### EXERCISE DATA

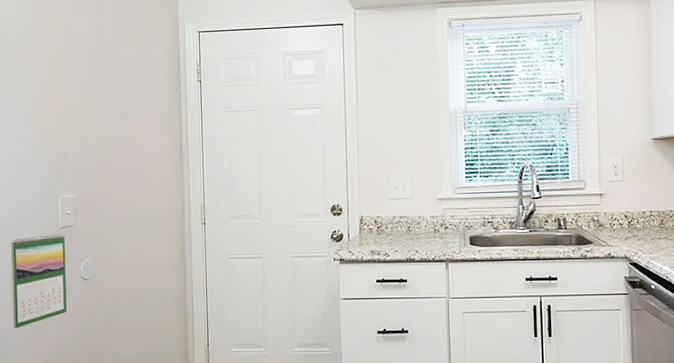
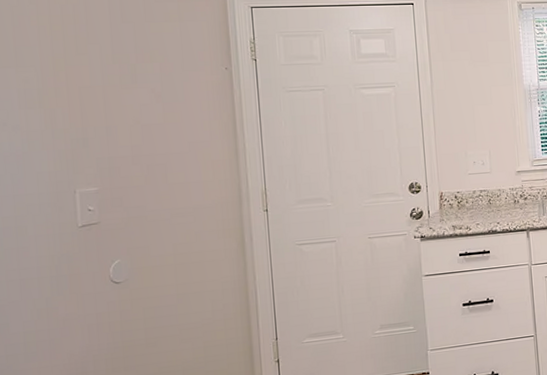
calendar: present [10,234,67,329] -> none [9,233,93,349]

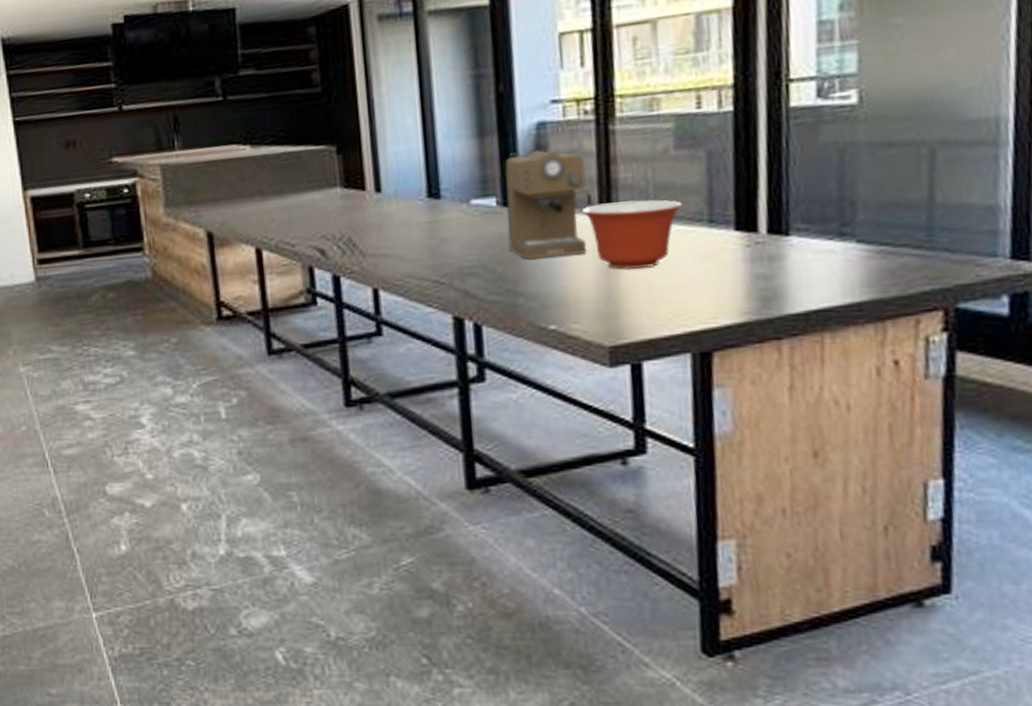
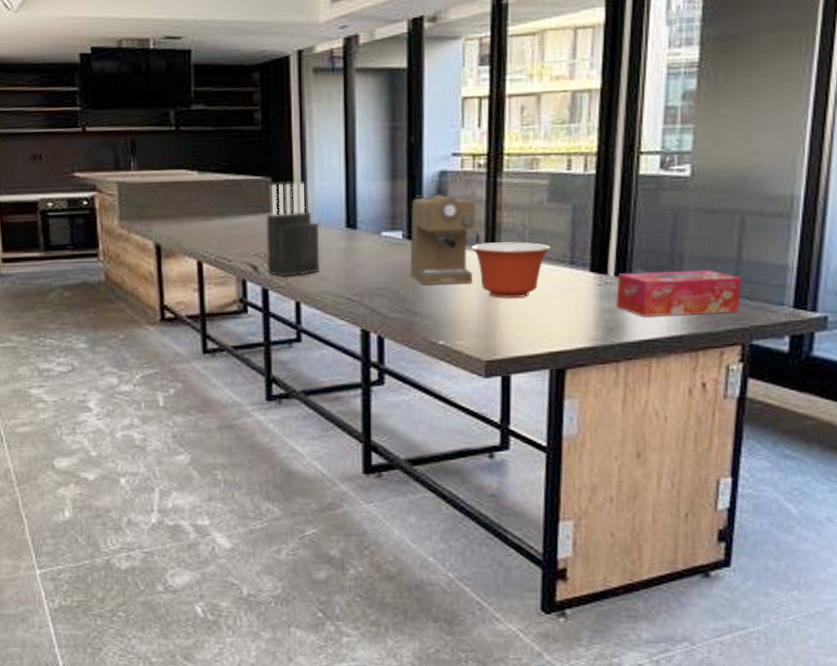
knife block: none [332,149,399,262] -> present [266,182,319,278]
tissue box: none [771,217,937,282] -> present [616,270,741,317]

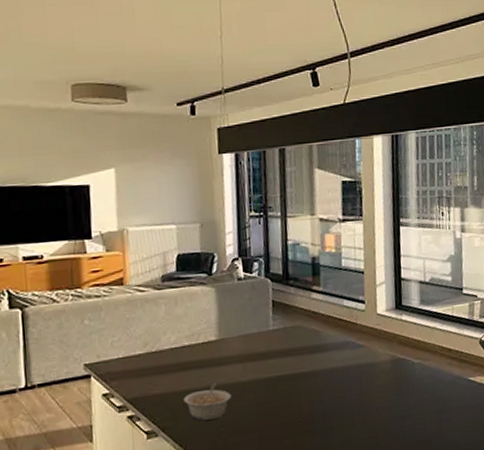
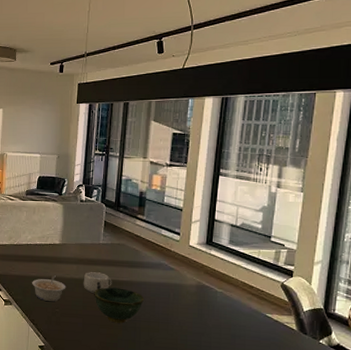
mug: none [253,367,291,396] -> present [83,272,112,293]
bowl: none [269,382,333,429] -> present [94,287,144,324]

### EXERCISE BRIEF
Please give the records again word for word, omitting all images.

### ANSWER BOX
calendar: present [10,234,67,329] -> none [9,233,93,349]

knife block: none [332,149,399,262] -> present [266,182,319,278]
tissue box: none [771,217,937,282] -> present [616,270,741,317]

mug: none [253,367,291,396] -> present [83,272,112,293]
bowl: none [269,382,333,429] -> present [94,287,144,324]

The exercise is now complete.